Mrs. Maynard was a co-founder of the California-based Institute for Journalism Education, now the Robert C. Maynard Institute for Journalism Education. She was "a brilliant strategist," in efforts throughout the 1970s to diversify the nation's newsrooms, said former Washington Post editor and columnist Dorothy Gilliam.

Nancy Hicks was born Nov. 1, 1946, in New York City, the child of a jazz bassist and a mother whose interest in journalism nurtured her daughter's.

In an oral history interview for the Maynard Institute, she recalled her first brush with the power of the press as a teenager. Her former elementary school burned down, and the local newspaper's negative and inaccurate description of the neighborhood she knew well prompted her to look to journalism as a way to right wrongs.

She started her career as a copy girl at the New York Post while studying journalism at Long Island University, where she received her undergraduate degree in 1967. (She also received a law degree from Stanford University in 1987.)

She became a New York Post reporter in 1966 at age 20. Two years later, she requested her editor's permission to go to Memphis to cover the city's garbage strike, in the company of New York union representatives. The editor said no, citing a potential conflict of interest if she traveled with the union delegation free of charge.

The Rev. Martin Luther King Jr. was assassinated in Memphis a few days later, and Mrs. Maynard decided that it was time to move to another newspaper.

She joined the Times, where she was the youngest reporter and the first African American woman on the newspaper's metropolitan staff. She covered science, health, education and other domestic policy issues in New York and Washington until 1977.

She and Maynard married in 1975, not long after she moved to the newspaper's Washington bureau. Both resigned their newspaper positions in 1977 to launch the nonprofit organization initially known as the Institute for Journalism Education in Berkeley, where they had run a summer program to train minority reporters.

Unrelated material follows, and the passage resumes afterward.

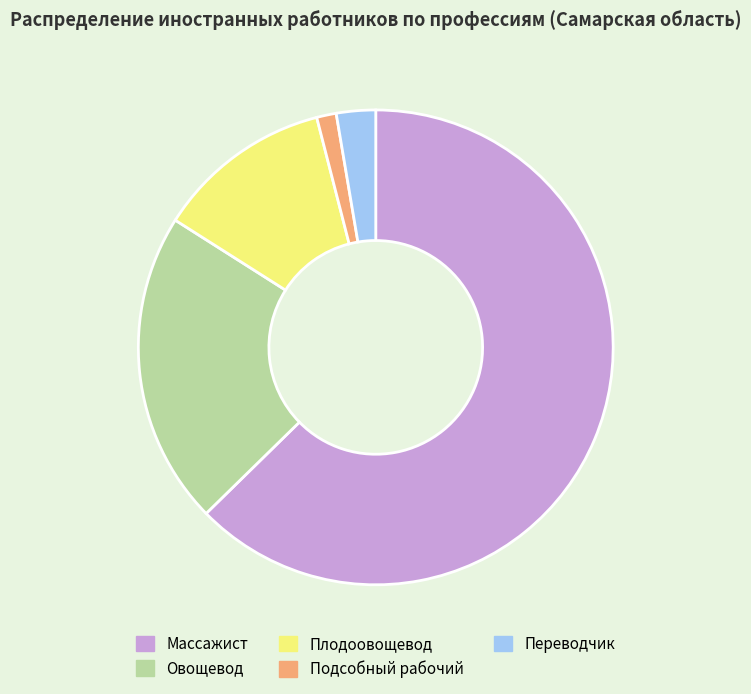

Which slice is the largest?

Массажист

The organization was created to continue the program on a year-round basis and to encourage newsrooms to "reflect the diversity of thought, lifestyle and heritage in our culture," Mrs. Maynard said in an interview included on the institute's Web site.

The Gannett chain hired Robert Maynard to edit the Oakland Tribune in 1979, and the Maynards bought the paper four years later.

After her husband's death, Mrs. Maynard worked as a consultant and writer and continued to be an advocate for newsroom diversity.

She was the author of "Mega Media: How Market Forces Are Transforming the News" (2000) and served as a board member or director of the Tribune Company, Public Broadcasting Service and the New York Stock Exchange. She also served as chair of the Freedom Forum Media Studies Center at Columbia University.

In 1998, the National Association of Black Journalists presented her with its annual Lifetime Achievement Award.

Mrs. Maynard's first husband, Daniel D. Hicks, died in 1974.

Survivors include her partner of four years, Jay T. Harris of Santa Monica, Calif.; a son from her first marriage, David Maynard of Los Angeles, a son from her second marriage, Alex Maynard of Oakland, and a stepdaughter from the second marriage, Dori J. Maynard of Oakland; her mother, Eve Keller of Riverdale, N.Y.; a sister, Barbara Guest of Prince George's County, and a brother, Al Hall of White Plains, N.Y.